In-process fzf/skim-style fuzzy finder for Python, implemented in Rust.

These details have not been verified by PyPI

Project links

Project description

skimmatch

skimmatch is an in-process fzf/skim-style fuzzy finder for Python, implemented in Rust.

It is designed for ranked abbreviation matching over a fixed list of candidate strings. You give it strings such as filenames, references, titles, symbols, or command labels; users type short abbreviation-style queries; skimmatch returns the best candidates, scores, and optional highlight positions.

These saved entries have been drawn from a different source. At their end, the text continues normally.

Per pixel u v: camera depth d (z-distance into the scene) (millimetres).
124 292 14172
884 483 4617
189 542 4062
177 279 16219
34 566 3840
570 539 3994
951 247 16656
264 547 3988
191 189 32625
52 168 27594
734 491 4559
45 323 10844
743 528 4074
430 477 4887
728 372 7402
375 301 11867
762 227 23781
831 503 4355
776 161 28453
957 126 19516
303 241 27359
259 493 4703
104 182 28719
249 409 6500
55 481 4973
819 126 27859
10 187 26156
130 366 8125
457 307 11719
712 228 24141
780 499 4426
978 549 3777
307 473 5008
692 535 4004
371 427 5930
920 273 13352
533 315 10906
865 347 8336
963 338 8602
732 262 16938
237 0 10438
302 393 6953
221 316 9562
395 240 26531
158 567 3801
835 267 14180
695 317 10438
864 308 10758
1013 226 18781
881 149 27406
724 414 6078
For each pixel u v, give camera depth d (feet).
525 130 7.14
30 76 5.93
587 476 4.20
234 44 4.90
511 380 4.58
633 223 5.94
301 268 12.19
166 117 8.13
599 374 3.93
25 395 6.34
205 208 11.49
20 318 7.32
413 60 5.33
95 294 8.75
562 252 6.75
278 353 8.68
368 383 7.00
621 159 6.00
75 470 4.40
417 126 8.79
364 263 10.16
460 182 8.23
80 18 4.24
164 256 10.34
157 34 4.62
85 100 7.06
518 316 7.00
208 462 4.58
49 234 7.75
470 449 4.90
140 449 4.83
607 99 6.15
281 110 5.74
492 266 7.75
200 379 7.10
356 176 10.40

from skimmatch import Matcher

candidates = [
    "Follmer and Schied, Stochastic Finance, 2011",
    "Mildenhall and Major, Pricing Insurance Risk",
    "Wang distortion risk measures",
    "Archive reference catalogue",
]

matcher = Matcher(candidates)

for result in matcher.search("wang distortion", limit=3):
    print(result)

Example result:

{
    "index": 2,
    "score": 260,
    "text": "Wang distortion risk measures",
    "matches": [0, 1, 2, 3, 5, 6, 7, 8, 9, 10],
}

Scores are backend scores where higher is better. The exact numeric value should be treated as ranking information, not as a stable cross-version metric.

What This Is

skimmatch solves the same broad problem as interactive fuzzy finders such as fzf and skim: finding good abbreviation matches quickly.

For example, a query like:

fs sf 2011

can match:

Follmer and Schied, Stochastic Finance, 2011

because the query characters and tokens appear in useful positions and in the right order.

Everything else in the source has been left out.